57.

 

 

 

Lea wachte immer wieder aus ihrem Dämmerschlaf auf, doch niemand schien es zu bemerken. Sie versuchte die Augen zu öffnen, konnte es aber nicht. Sie waren wie zugeklebt. Wo war sie nur? Sie erinnerte sich an den Schmerz, der sich wie ein Blitz durch ihren ganzen Körper gezogen, sich ausgebreitet und ihr die Luft zum Atmen genommen hatte. Dann kam die Dunkelheit, Licht, Stimmen, wieder Dunkelheit.

Woher kam dieses Piepen? Herzfrequenz. Es war der Rhythmus der Herzfrequenz. Ihres Herzens, dachte Lea. Sie bekam Panik, der Schlauch in ihrem Hals ließ sie nicht selbst atmen.

Verdammt, merkte denn keiner, dass sie wach war. Hilfe!, schrie es in ihr. Wo war Nathalia? Sie hatte oft an ihrem Bett gesessen und mit ihr geredet. Was hatte sie noch gesagt? Sie würde auf sie aufpassen? War sie in Gefahr? Sie versuchte sich zu bewegen, aber es war unmöglich. War sie vielleicht querschnittgelähmt? Vielleicht lag sie aber auch im Wachkoma? Wieder überfiel sie das Gefühl der Panik.

Endlich betrat jemand das Zimmer. Hallo? Hallo! Ich bin wach. Hört mich denn keiner?

„Hier ist eine Patientin, sie hatte einen Unfall. Seit zwei Tagen hirntot. Ihre Daten sind perfekt.“

Hirntot? Sie war doch nicht hirntot. Was für ein Unsinn. Aber vielleicht redete er über eine andere Patientin, die neben ihr liegen musste.

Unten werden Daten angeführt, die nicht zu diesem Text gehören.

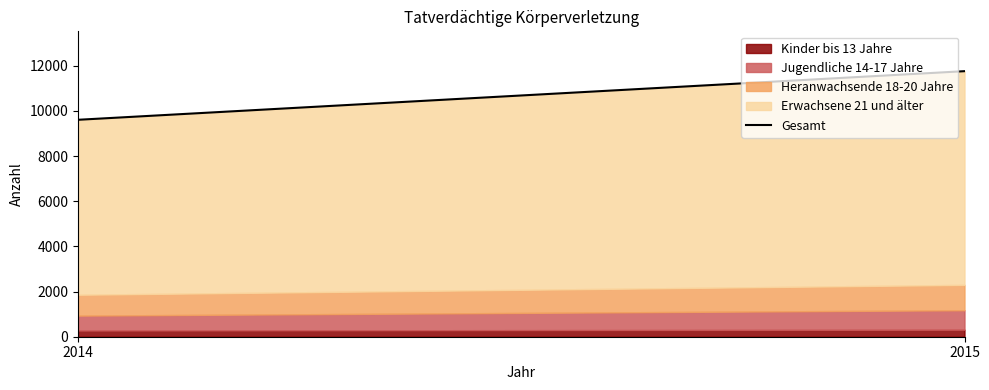

What is the sum of all values?

21365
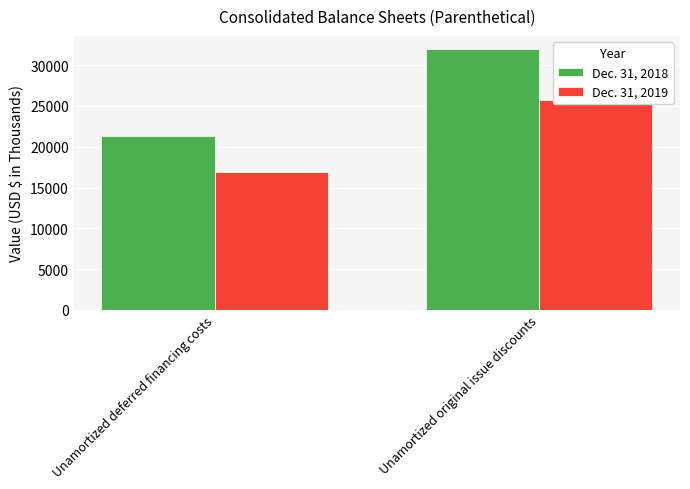

What is the minimum value shown in the chart?

16859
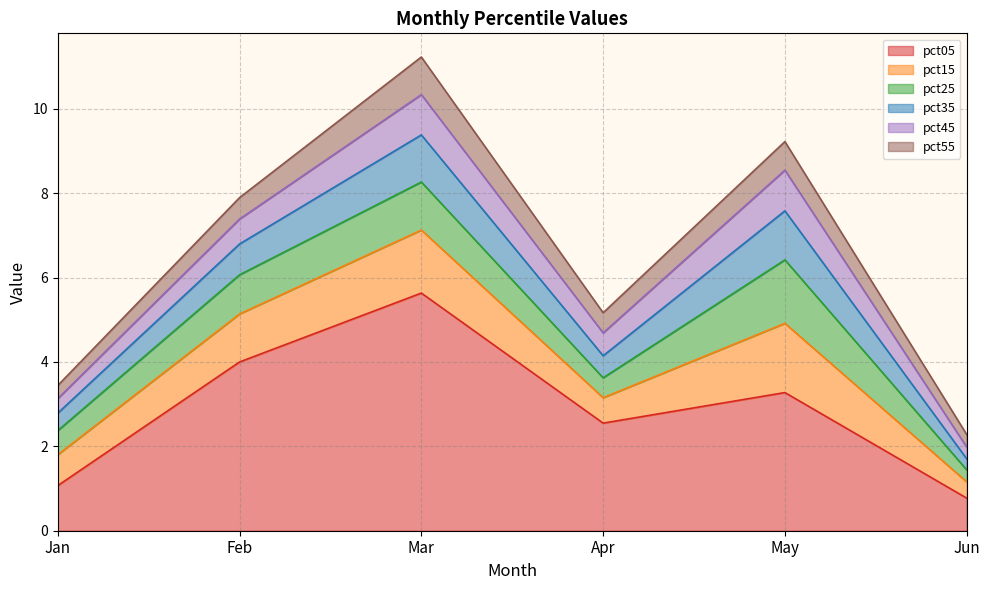

In pct25, how many points are lower than both neighbors (excluding endpoints)?

1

„Sollte das nicht funktionieren, haben wir noch eine andere kompatible Patientin. Keine Sorge, das ist ein Routineeingriff. Sie werden bald wie neu sein.“

Routineeingriff? Von was redete Rafa da? Im Heim wurden keine Eingriffe gemacht. Oder lag sie in einer Klinik?

„Die Patientin weint … sehen Sie nur.“

„Sie ist tot. Das ist versiegende Tränenflüssigkeit. Passiert gelegentlich.“

Lea merkte, wie ihr jemand grob am Auge rumtupfte, dann entfernten sich die Stimmen wieder, eine Tür fiel leise ins Schloss. Stille.